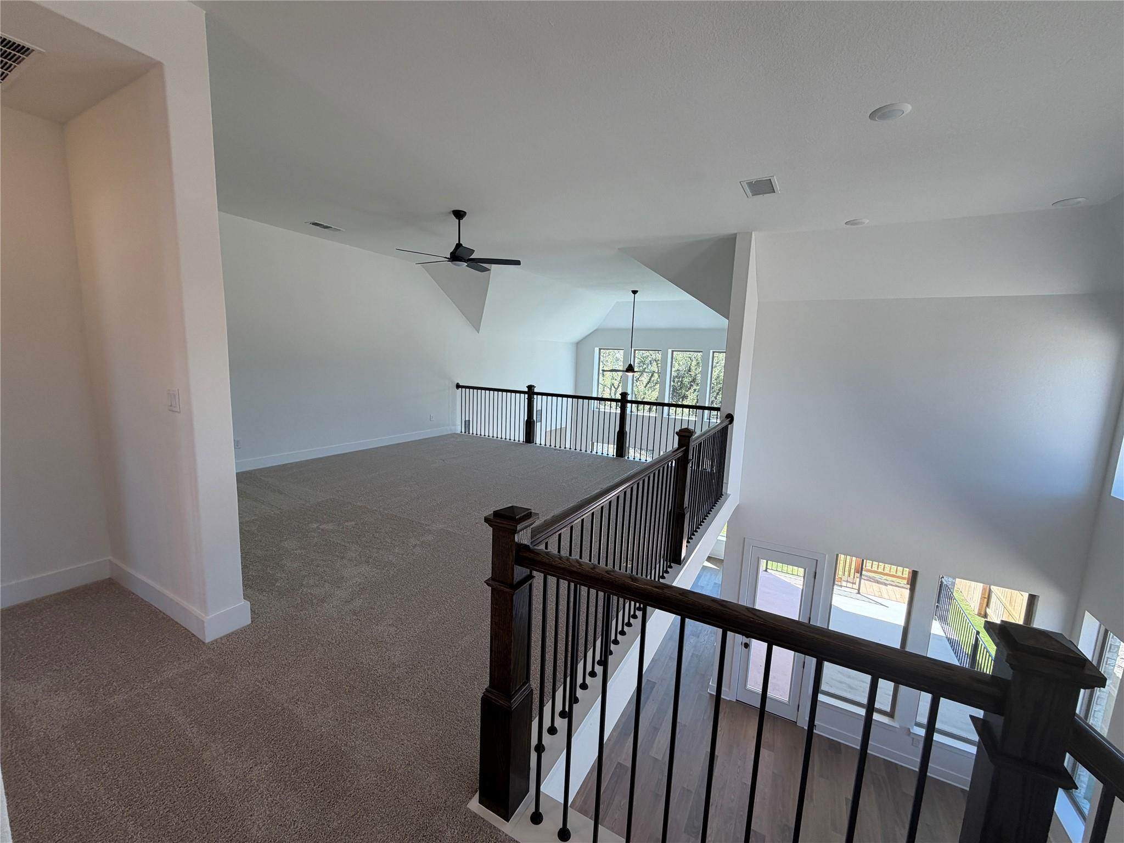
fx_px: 455
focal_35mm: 14
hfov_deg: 102.1
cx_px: 562
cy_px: 422
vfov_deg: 85.7
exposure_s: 1/120
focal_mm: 2.22
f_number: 2.2
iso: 50
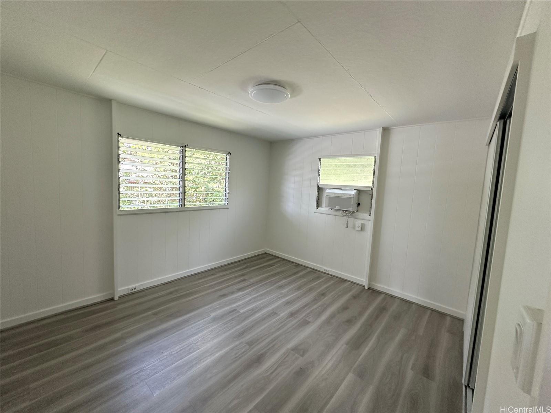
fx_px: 223
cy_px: 206
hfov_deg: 102.1
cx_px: 276
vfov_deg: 85.7
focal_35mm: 14
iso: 160
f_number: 2.2
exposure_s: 1/99
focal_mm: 2.22
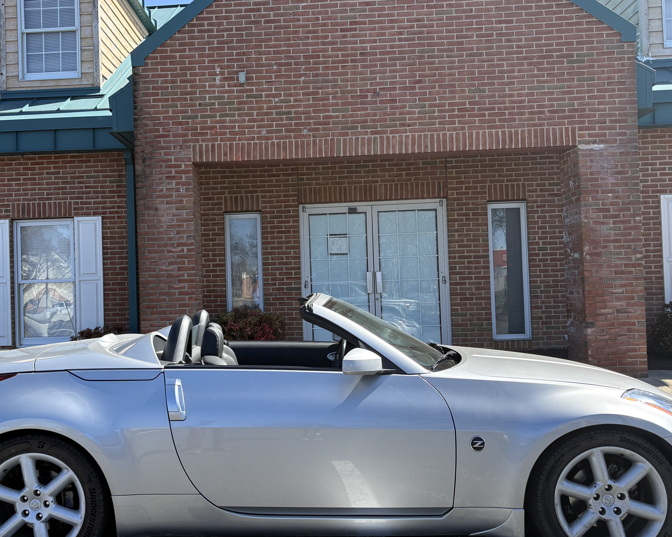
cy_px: 271
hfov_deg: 47.7
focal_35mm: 38
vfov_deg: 39.2
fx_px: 756
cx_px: 270
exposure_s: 1/1667
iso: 64
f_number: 1.6
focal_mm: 5.96
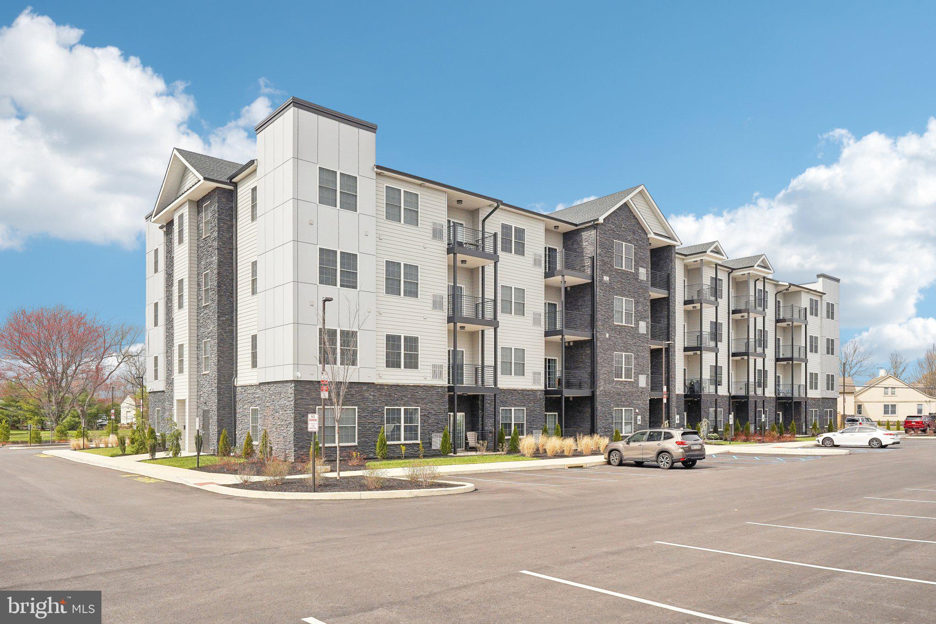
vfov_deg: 53.1
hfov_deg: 73.7
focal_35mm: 24
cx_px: 468
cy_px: 312
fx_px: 624
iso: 500
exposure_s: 1/2500
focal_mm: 24
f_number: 8
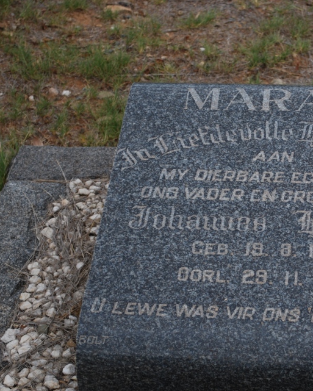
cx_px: 267
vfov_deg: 17.8
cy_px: 203
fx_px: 1250
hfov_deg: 14.2
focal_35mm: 108
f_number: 5.6
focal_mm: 48
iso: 100
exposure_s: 1/125
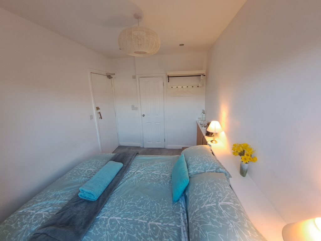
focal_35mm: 13
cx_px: 160
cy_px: 120
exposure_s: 1/50
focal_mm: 1.74
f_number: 2.2
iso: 125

● ● ● ●

- [Description of the task] The entire listing above is to be copied exactly, with all pictures omitted.

- [Solution for this problem]
fx_px: 455
focal_35mm: 14
hfov_deg: 102.1
cx_px: 562
cy_px: 422
vfov_deg: 85.7
exposure_s: 1/120
focal_mm: 2.22
f_number: 2.2
iso: 50
fx_px: 223
cy_px: 206
hfov_deg: 102.1
cx_px: 276
vfov_deg: 85.7
focal_35mm: 14
iso: 160
f_number: 2.2
exposure_s: 1/99
focal_mm: 2.22
cy_px: 271
hfov_deg: 47.7
focal_35mm: 38
vfov_deg: 39.2
fx_px: 756
cx_px: 270
exposure_s: 1/1667
iso: 64
f_number: 1.6
focal_mm: 5.96
vfov_deg: 53.1
hfov_deg: 73.7
focal_35mm: 24
cx_px: 468
cy_px: 312
fx_px: 624
iso: 500
exposure_s: 1/2500
focal_mm: 24
f_number: 8
cx_px: 267
vfov_deg: 17.8
cy_px: 203
fx_px: 1250
hfov_deg: 14.2
focal_35mm: 108
f_number: 5.6
focal_mm: 48
iso: 100
exposure_s: 1/125
focal_35mm: 13
cx_px: 160
cy_px: 120
exposure_s: 1/50
focal_mm: 1.74
f_number: 2.2
iso: 125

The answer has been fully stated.